The few casualties among Special Reservist units at home were a result of air raids – the 3rd Battalion, Manchester Regiment, lost 31 men during a Zeppelin raid on Cleethorpes in April 1916, and the 3rd Battalion, Suffolk Regiment, suffered a number of fatalities in an air raid at Felixstowe in July 1917 – and most losses were due to sickness or training accidents.

Postwar

After the war, the Special Reserve was only some 9,000 strong, and a committee chaired by General Alexander Hamilton-Gordon concluded in July 1919 that it should be abolished. By the end of the year it had effectively ceased to exist.

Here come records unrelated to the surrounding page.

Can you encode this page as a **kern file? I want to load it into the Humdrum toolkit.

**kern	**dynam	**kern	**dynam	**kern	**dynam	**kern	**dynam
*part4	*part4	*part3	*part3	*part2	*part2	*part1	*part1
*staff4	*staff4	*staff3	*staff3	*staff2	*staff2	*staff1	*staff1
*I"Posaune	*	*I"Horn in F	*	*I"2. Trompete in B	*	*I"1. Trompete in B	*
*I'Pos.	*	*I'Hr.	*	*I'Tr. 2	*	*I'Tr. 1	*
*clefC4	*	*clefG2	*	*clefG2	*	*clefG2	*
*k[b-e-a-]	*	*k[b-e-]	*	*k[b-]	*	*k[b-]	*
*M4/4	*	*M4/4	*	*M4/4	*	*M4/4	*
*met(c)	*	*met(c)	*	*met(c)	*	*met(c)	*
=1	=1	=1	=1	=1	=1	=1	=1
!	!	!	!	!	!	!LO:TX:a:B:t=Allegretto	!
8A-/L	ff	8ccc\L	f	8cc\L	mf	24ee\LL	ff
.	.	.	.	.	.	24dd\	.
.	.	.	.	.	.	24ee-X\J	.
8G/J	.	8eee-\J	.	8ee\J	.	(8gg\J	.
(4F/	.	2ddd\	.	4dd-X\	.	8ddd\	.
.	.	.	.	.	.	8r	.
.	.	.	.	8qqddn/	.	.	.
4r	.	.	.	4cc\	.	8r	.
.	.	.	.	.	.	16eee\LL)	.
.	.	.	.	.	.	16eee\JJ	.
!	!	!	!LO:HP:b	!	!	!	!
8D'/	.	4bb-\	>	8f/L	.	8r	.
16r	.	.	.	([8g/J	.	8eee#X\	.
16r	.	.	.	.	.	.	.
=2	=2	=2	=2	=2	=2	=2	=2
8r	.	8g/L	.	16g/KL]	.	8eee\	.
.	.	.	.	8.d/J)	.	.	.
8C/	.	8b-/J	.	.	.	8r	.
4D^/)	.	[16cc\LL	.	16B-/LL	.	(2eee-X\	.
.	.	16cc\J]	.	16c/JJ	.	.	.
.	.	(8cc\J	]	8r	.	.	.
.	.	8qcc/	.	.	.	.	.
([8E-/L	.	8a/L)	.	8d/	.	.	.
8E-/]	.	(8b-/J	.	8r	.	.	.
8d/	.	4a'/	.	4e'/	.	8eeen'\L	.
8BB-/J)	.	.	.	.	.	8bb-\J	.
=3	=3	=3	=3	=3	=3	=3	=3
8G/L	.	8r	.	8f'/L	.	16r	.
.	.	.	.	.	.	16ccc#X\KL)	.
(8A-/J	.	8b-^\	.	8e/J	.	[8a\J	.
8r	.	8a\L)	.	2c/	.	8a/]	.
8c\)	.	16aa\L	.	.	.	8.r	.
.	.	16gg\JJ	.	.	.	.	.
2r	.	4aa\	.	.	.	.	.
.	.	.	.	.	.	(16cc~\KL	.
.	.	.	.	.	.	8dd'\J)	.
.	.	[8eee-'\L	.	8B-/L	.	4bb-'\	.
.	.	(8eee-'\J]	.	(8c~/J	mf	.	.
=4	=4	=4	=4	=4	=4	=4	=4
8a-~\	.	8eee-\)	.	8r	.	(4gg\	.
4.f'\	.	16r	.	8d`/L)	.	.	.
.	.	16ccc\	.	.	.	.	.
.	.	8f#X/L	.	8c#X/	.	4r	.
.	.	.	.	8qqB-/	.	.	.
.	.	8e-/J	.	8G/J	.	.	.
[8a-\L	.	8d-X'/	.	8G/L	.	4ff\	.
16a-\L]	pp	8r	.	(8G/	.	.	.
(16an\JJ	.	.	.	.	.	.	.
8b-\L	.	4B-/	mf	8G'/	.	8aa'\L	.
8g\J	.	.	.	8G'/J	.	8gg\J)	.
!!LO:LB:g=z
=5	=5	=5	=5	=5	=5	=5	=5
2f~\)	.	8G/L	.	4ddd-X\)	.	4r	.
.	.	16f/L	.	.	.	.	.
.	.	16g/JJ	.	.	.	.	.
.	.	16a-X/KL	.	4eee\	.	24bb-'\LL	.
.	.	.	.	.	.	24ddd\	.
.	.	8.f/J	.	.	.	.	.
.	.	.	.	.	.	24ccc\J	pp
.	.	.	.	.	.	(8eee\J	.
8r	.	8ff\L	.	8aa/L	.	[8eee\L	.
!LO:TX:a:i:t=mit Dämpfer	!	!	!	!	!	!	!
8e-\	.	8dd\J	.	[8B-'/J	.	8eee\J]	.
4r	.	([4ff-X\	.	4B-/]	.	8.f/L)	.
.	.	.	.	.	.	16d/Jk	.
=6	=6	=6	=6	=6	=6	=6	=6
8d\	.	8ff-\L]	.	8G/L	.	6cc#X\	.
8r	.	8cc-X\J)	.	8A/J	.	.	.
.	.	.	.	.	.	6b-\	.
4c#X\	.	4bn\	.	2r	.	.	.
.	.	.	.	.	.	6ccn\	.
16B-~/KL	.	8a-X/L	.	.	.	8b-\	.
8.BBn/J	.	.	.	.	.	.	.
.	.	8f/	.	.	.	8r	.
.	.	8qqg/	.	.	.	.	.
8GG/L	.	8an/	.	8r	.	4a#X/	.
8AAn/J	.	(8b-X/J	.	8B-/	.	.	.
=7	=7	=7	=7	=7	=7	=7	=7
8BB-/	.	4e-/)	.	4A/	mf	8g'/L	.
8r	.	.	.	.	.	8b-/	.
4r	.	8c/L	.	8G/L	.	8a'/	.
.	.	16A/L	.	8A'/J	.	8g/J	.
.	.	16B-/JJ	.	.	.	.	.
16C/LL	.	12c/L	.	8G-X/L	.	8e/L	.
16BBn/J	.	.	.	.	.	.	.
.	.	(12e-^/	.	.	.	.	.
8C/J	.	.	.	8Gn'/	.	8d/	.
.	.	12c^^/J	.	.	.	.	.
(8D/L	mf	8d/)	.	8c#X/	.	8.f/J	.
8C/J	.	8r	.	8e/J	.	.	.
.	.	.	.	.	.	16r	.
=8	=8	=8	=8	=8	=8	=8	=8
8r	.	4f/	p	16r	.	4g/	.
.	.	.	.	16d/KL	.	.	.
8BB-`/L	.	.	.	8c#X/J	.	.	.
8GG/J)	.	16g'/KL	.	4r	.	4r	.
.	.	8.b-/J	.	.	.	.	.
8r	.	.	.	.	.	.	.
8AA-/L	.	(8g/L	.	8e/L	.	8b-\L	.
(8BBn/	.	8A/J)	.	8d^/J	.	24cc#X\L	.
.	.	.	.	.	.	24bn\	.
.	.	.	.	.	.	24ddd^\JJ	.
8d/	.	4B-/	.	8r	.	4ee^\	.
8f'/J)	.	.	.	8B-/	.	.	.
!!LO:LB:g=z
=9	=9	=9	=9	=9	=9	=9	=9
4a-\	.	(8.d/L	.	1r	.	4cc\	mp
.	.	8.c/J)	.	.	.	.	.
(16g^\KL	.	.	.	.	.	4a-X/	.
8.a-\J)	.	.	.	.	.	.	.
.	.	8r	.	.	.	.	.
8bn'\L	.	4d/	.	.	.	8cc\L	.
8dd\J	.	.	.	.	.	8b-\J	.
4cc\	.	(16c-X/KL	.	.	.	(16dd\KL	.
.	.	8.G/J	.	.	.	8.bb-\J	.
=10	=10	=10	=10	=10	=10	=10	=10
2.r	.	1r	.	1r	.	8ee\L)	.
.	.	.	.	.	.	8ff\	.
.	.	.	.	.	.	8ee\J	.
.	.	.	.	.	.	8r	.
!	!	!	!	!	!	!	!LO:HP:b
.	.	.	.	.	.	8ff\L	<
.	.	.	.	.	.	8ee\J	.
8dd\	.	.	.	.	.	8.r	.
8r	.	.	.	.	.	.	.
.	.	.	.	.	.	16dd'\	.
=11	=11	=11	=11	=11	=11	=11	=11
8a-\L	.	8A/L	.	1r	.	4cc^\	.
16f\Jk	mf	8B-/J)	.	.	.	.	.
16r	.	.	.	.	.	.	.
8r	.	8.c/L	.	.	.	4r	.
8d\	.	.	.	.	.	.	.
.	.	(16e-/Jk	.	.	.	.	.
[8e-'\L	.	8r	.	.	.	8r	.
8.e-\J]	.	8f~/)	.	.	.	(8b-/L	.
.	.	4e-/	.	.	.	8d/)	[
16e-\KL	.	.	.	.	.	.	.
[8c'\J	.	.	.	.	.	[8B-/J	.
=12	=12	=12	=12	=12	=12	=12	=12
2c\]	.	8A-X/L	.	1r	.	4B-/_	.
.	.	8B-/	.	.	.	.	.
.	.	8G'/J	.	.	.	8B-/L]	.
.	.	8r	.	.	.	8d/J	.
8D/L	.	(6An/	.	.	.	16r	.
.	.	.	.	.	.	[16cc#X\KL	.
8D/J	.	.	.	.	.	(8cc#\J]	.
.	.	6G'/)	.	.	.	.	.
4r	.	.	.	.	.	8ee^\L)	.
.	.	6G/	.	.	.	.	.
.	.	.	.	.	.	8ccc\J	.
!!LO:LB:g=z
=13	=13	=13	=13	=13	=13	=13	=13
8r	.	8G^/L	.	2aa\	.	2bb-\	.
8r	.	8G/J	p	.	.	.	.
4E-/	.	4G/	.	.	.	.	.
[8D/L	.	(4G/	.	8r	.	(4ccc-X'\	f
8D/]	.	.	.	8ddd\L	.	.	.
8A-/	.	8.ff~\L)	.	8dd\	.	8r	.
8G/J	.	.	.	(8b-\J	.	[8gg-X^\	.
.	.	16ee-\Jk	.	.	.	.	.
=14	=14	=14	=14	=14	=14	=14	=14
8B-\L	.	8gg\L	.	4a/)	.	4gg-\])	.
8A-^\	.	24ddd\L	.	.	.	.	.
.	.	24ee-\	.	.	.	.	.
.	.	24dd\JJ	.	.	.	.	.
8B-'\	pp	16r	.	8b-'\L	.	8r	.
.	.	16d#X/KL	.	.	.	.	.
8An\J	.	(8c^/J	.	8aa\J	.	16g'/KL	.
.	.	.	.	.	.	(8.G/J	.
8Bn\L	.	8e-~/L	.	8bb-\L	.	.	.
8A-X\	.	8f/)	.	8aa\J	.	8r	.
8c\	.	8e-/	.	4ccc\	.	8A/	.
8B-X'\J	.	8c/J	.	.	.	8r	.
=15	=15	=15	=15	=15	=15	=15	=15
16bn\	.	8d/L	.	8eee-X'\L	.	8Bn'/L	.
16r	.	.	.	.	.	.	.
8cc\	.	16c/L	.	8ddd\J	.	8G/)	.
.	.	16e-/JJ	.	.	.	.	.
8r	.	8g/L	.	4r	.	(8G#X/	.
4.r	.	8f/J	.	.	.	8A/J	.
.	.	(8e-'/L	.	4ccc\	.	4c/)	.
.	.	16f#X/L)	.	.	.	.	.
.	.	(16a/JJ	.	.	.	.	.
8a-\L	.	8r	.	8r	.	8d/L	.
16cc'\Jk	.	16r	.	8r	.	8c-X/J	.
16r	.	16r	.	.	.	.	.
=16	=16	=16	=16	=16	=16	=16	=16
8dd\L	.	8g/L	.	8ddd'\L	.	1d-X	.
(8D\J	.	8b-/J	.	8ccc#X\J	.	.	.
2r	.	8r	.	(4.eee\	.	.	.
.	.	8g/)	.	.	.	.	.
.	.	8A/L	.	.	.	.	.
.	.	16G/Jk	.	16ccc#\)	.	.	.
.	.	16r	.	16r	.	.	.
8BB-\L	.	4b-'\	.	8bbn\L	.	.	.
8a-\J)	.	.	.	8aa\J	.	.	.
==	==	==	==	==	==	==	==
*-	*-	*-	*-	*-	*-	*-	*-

The routine nature of its wartime duties meant that it received little attention in most post-war regimental histories. When the Territorial Force was reconstituted as the Territorial Army in 1921, the Special Reserve was also renamed, becoming the Militia. Its units retained the same role, acting as regiments' third battalions in the provision of a reserve for the regular battalions, but no effort was made to recruit into it, other than in Northern Ireland where they provided the only auxiliary force. Militia battalions existed on paper until they were disbanded in April 1953. In 1924 the Special Reserve/Militia's function was absorbed by the Supplementary Reserve, which was tasked with providing the regular army with specialist technical support in times of crisis.